そしてダブリン。初めて訪れる土地。なぜアイルランドを旅先に選んだのか、特に明確な理由はなかった。経由地ロンドンから近いところで、未踏の地。というのが今回の何となくの条件。スコットランドかアイルランドか候補が挙がり、わたしがアイルランドを選んだ。
緑。セントパトリック。ケルト。妖精。ギネスビール。ウイスキー。リヴァーダンス。エンヤ。U2。シークレットガーデン。アラン模様のセーター……。アイルランドに関する知識は浅く、しかし、なじみのあるものや好きな音楽など、無関心ではいられない魅力がある。
思えば1990年代は、世界的にアイルランドの音楽やダンスが流行ったような気がする。20代前半の駆け出し時代は、エンヤをひたすら聞いた。過酷な労働に疲弊しきった心に染み入る旋律。ニューヨークに渡る機内で聞こうと、成田空港で購入したCDのひとつがシークレットガーデンだった。久保田利伸(!)のCDと交代で、CDウォークマンで聞きながら、米国を目指した。
ニューヨークに渡った直後、ブロードウェイでリヴァーダンスの公演があった。最初はひとりで、次いでボーイフレンドだったアルヴィンドと、そして日本から旅行に来ていた家族と、わたしは3回見た。それでもまだまだ見たいと思えるほど、すばらしいパフォーマンスだった。

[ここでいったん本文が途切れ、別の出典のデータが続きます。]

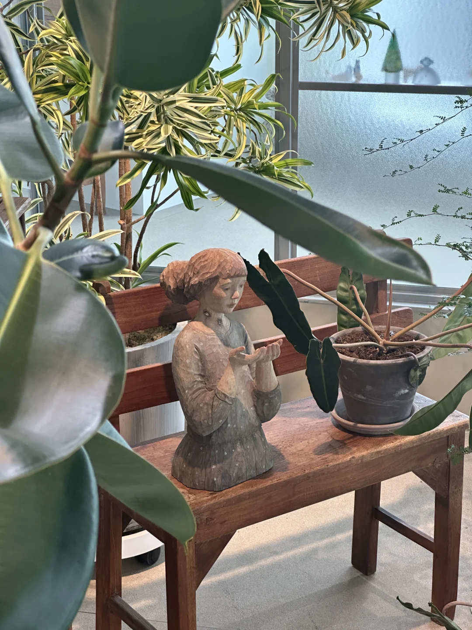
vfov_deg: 25.3
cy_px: 315
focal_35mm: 77
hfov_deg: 19.1
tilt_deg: -19.5
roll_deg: -0.5
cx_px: 236
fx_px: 1400
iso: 125
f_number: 2.8
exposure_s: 1/100
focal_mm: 9
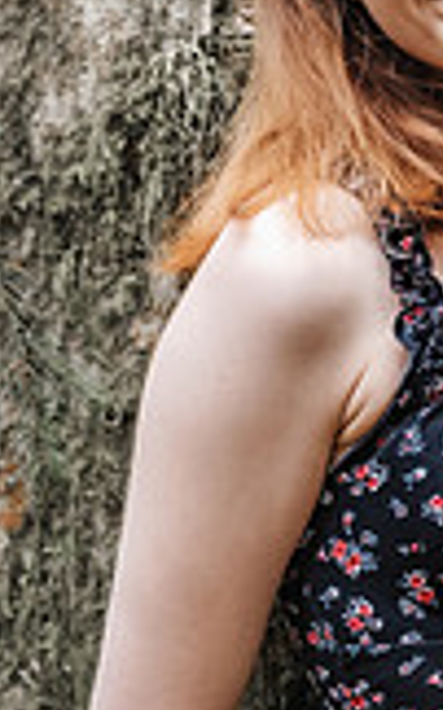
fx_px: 4161
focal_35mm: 215
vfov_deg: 9.8
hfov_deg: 6.0
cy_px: 434
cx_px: 610
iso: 2500
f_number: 2.5
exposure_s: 1/250
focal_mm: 76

ダブリンにはまず今夜1泊し、明日からゴールウェイという西端の海辺の街に3泊する。その後、ダブリンに戻って2泊するので、今日のところは長旅のあとでもあるし、ホテル界隈でのんびりするつもりが……。思わず繁華街に繰り出した。
首都とはいえ、こぢんまりとコンパクトな街。米国のボストンと極めて雰囲気が似ているが、ボストンよりも小さな街との印象を受ける。
しばらく繁華街を散策したあと、喉を潤すべく入ったバーへ入った。カウンターで、フレンドリーな我が夫が隣席の人に「ギネスビールを飲むのを楽しみにして来たんですよ!」と話したら「ここよりも、ギネスビールがおいしい店があるから、そっちに行った方がいいですよ」と教えてもらい、速やかに移動。5分ほど歩いたところにあったその店の前は、黒山の人だかりで見るからに人気店。みな、立ち飲みである。我々は店内で乾杯。

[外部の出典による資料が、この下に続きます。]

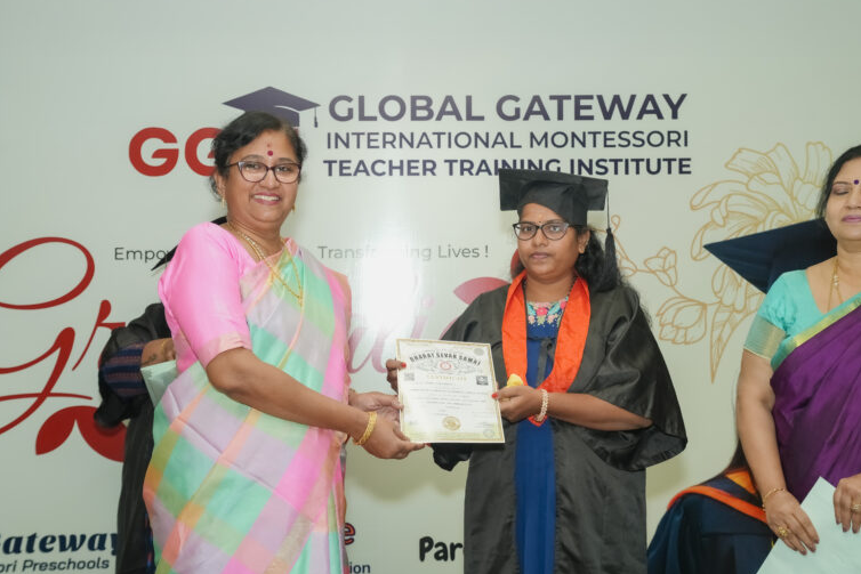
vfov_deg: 24.6
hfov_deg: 36.2
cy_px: 285
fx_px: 1316
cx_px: 428
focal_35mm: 55
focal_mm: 54
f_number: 5.6
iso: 800
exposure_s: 1/125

ひたすらビールだけを出すこの店。つまみのひとつも出さない徹底ぶりだ。
タップから注がれるギネスビールは、驚くほどにクリーミーな泡! 喉越しがすばらしく爽やかで、なんとおいしいことだろう。スタウトビールは昔から好きなのだが、本場のそれは、格別だ。
またしても隣席の青年らに声をかける夫。夕食にお勧めの店を教えてもらう。ひとりの青年はゴールウェイの出身だとかで、そこのお勧めの店も、書き留めてくれる。とても親切でやさしい人たち。夕食は勧められたシーフードレストランへ。
ムール貝にフライドポテト、カラマリのフライと少々ジャンクなメニューではあるが、たまにはおいしい。白ワインもおいしい。更には帰り道、ロックンロールな大音響が響き渡るカフェに吸い寄せられ、しばらく音楽を楽しむ。いやはや、初日の夜から、ずいぶん楽しい。
アイルランドの歴史や文化。付け焼き刃の知識ながらも、書きたいことは募るが、実はもう、酔っぱらって疲労困憊の夜。1859年に創設された学校だった、その名も「スクールハウス」というこのホテルにて、今日は一晩ゆっくり過ごし、明日からの旅に備える。おやすみなさい。